Соня! Не один только Николай Чангли-Чайкин был влюблен в нее. Я помню довольно известного впоследствии поэта Валентина Парнока, уроженца Таганрога, человека до такой степени худого, что его хотелось повести в ресторан накормить. Валя студентом уехал в Париж и бедствовал там, время от времени посылая своим таганрогским знакомым, которых он считал зажиточными, отчаянные телеграммы, всегда одного и того же содержания: «Позисион террибль» («Положение ужасное»). Далее следовала просьба выслать деньги. В конце концов, уж неизвестно на какие средства, он вернулся в Таганрог и здесь занялся насаждением нового тогда танца — танго, главным образом в самом трагическом его варианте — «танго смерти», «танго отчаяния» и пр. Он сам танцевал на эстраде, худой и рыжий, извиваясь всем телом и дрыгая худущими ногами, танцевал во фраке, завезенном из Парижа и, видимо, купленном там у старьевщика.
Вскоре он катастрофически влюбился в Соню Н. Он посвящал ей сонеты, но она впервые слышала это слово и была шокирована и чрезмерной рыжестью воздыхателя, и его двусмысленной профессией танцора-поэта.
Шансов Валя Парнок, видимо, имел не больше, чем водовозная кляча — прийти первой на дерби. А тем временем Николай Чангли-Чайкин действовал напористо и еще — в который? — раз сумел доказать, что женщина — это крепость, которую легче взять осадой, чем штурмом. Николай женился на Соне.
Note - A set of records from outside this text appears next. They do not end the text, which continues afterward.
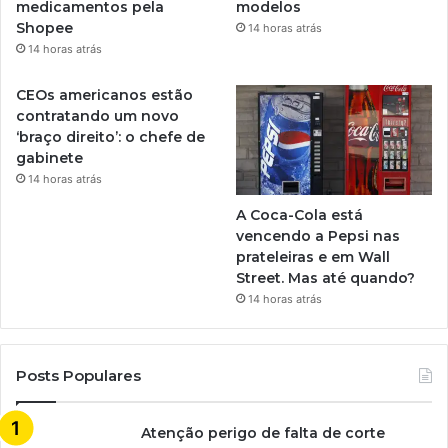
medicamentos pela
modelos
Shopee
14 horas atrás
14 horas atrás
CEOs americanos estão
contratando um novo
‘braço direito’: o chefe de
gabinete
14 horas atrás
A Coca-Cola está
vencendo a Pepsi nas
prateleiras e em Wall
Street. Mas até quando?
14 horas atrás
Posts Populares
Atenção perigo de falta de corte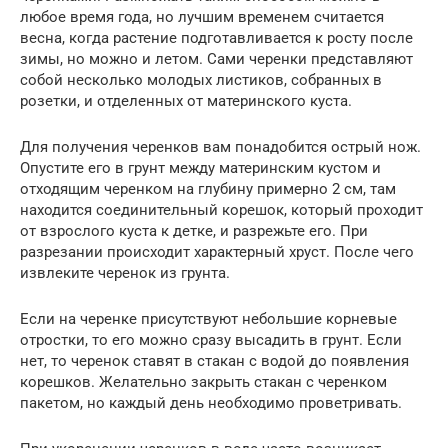
любое время года, но лучшим временем считается
весна, когда растение подготавливается к росту после
зимы, но можно и летом. Сами черенки представляют
собой несколько молодых листиков, собранных в
розетки, и отделенных от материнского куста.
Для получения черенков вам понадобится острый нож.
Опустите его в грунт между материнским кустом и
отходящим черенком на глубину примерно 2 см, там
находится соединительный корешок, который проходит
от взрослого куста к детке, и разрежьте его. При
разрезании происходит характерный хруст. После чего
извлеките черенок из грунта.
Если на черенке присутствуют небольшие корневые
отростки, то его можно сразу высадить в грунт. Если
нет, то черенок ставят в стакан с водой до появления
корешков. Желательно закрыть стакан с черенком
пакетом, но каждый день необходимо проветривать.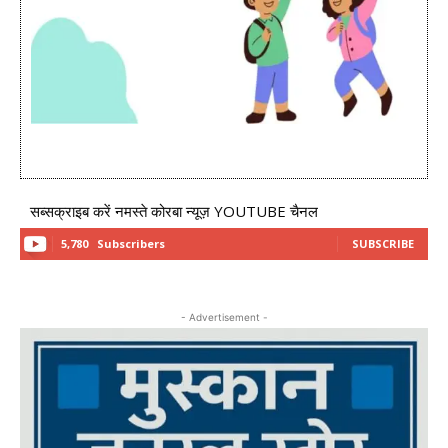
सब्सक्राइब करें नमस्ते कोरबा न्यूज़ YOUTUBE चैनल
5,780
Subscribers
SUBSCRIBE
- Advertisement -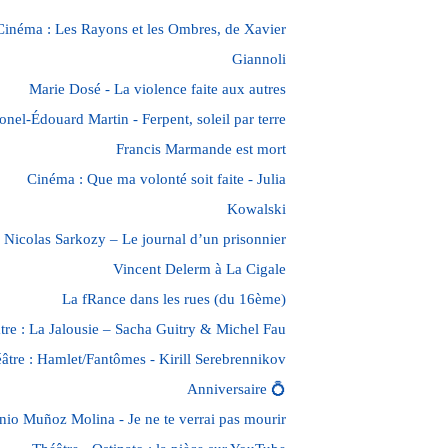
Cinéma : Les Rayons et les Ombres, de Xavier
Giannoli
Marie Dosé - La violence faite aux autres
onel-Édouard Martin - Ferpent, soleil par terre
Francis Marmande est mort
Cinéma : Que ma volonté soit faite - Julia
Kowalski
Nicolas Sarkozy – Le journal d’un prisonnier
Vincent Delerm à La Cigale
La fRance dans les rues (du 16ème)
tre : La Jalousie – Sacha Guitry & Michel Fau
âtre : Hamlet/Fantômes - Kirill Serebrennikov
Anniversaire 💍
nio Muñoz Molina - Je ne te verrai pas mourir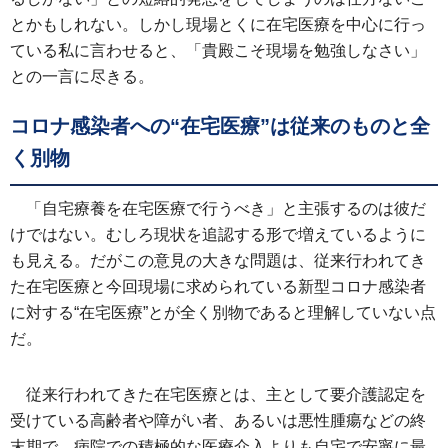
とかもしれない。しかし現場とくに在宅医療を中心に行っ
ている私に言わせると、「貴殿こそ現場を勉強しなさい」
との一言に尽きる。
コロナ感染者への“在宅医療”は従来のものと全
く別物
「自宅療養を在宅医療で行うべき」と主張するのは彼だ
けではない。むしろ現状を追認する形で増えているように
も見える。だがこの意見の大きな問題は、従来行われてき
た在宅医療と今回現場に求められている新型コロナ感染者
に対する“在宅医療”とが全く別物であると理解していない点
だ。
従来行われてきた在宅医療とは、主として要介護認定を
受けている高齢者や障がい者、あるいは悪性腫瘍などの終
末期で、病院での積極的な医療介入よりも自宅で安寧に最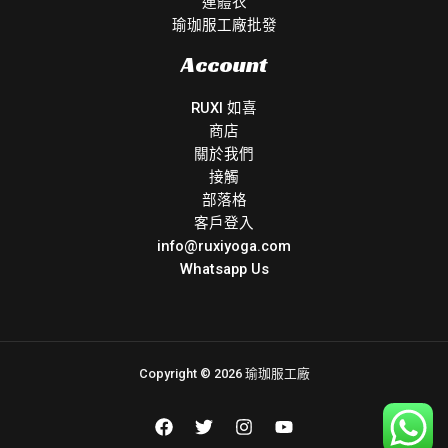
連體衣
瑜珈服工廠批發
Account
RUXI 如喜
商店
關於我們
接觸
部落格
客戶登入
info@ruxiyoga.com
Whatsapp Us
Copyright © 2026 瑜珈服工廠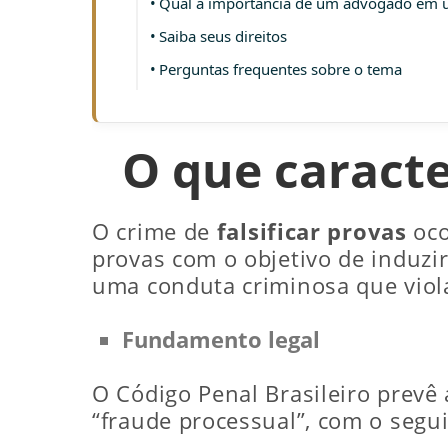
Qual a importância de um advogado em um
Saiba seus direitos
Perguntas frequentes sobre o tema
O que caracte
O crime de
falsificar provas
oco
provas com o objetivo de induzir
uma conduta criminosa que viola 
Fundamento legal
O Código Penal Brasileiro prevê 
“fraude processual”, com o segui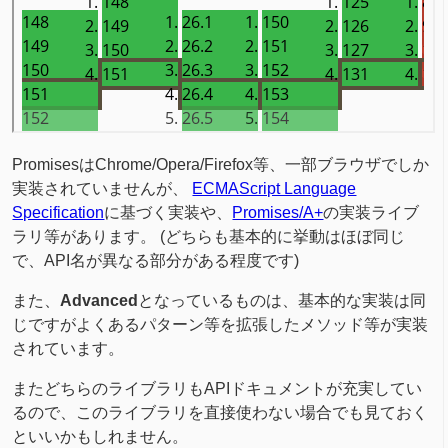
PromisesはChrome/Opera/Firefox等、一部ブラウザでしか
実装されていませんが、
ECMAScript Language
Specification
に基づく実装や、
Promises/A+
の実装ライブ
ラリ等があります。 (どちらも基本的に挙動はほぼ同じ
で、API名が異なる部分がある程度です)
また、
Advanced
となっているものは、基本的な実装は同
じですがよくあるパターン等を拡張したメソッド等が実装
されています。
またどちらのライブラリもAPIドキュメントが充実してい
るので、このライブラリを直接使わない場合でも見ておく
といいかもしれません。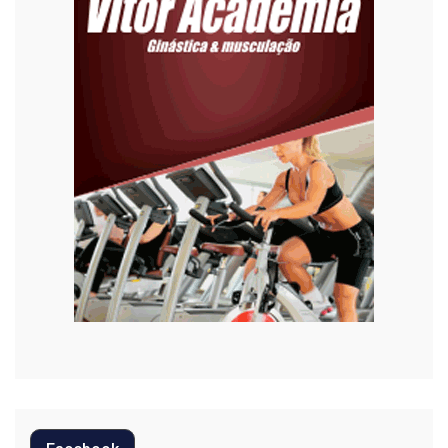
Esporte
Habitação
Justiça
Meio Ambiente
Moda
Mundo
Música
Oportunidades
Polícia
Política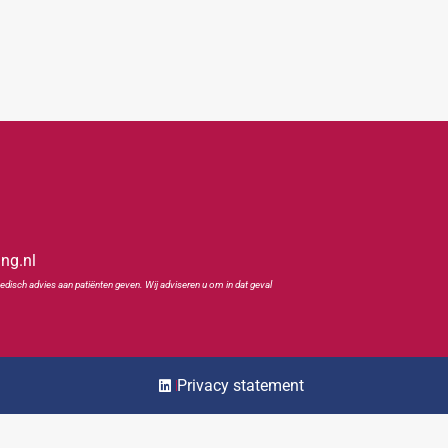
ing.nl
edisch advies aan patiënten geven. Wij adviseren u om in dat geval
Privacy statement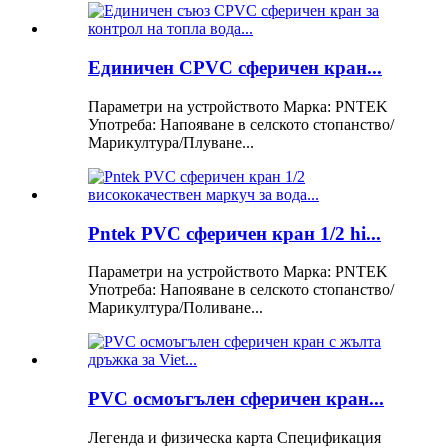
Единичен CPVC сферичен кран...
Параметри на устройството Марка: PNTEK
Употреба: Напояване в селското стопанство/
Марикултура/Плуване...
Pntek PVC сферичен кран 1/2 hi...
Параметри на устройството Марка: PNTEK
Употреба: Напояване в селското стопанство/
Марикултура/Поливане...
PVC осмоъгълен сферичен кран...
Легенда и физическа карта Спецификация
На свадьбе Ваня истово играл на разбитом рояле танцы…
Через полгода Соня ушла к богачу-экспортеру Канаки, но это лежит уже за пределами нашего рассказа. Оставаясь же в его границах, отметим, что именно Николай толкнул своего отца-галантерейщика на преступление…
Николай сразу же увидел, что, если он не достанет в ближайшие дни двух тысяч рублей на свадебную поездку за границу, он потеряет все позиции, которые завоевал с таким трудом.
— Папа, — сказал он отцу, — она хочет ехать в Биарриц.
— А сколько нужно денег? — деловито спросил старик.
— Много. Тысячи полторы, две. Она привыкла к роскоши.
Старый галантерейщик ненатурально засмеялся:
— Привыкла?! Живет без родителей, у тетки — и привыкла?!
— Все равно, — убитым голосом сказал сын. — Если я не достану денег, я повешусь.
— Достанем! — крикнул отец. — Пусть повесился бы чертов барон, который носится по свету, а внучку подкинул тетке в Таганрог! — Он спохватился и на этот раз тихо и уверенно сказал: — Достанем!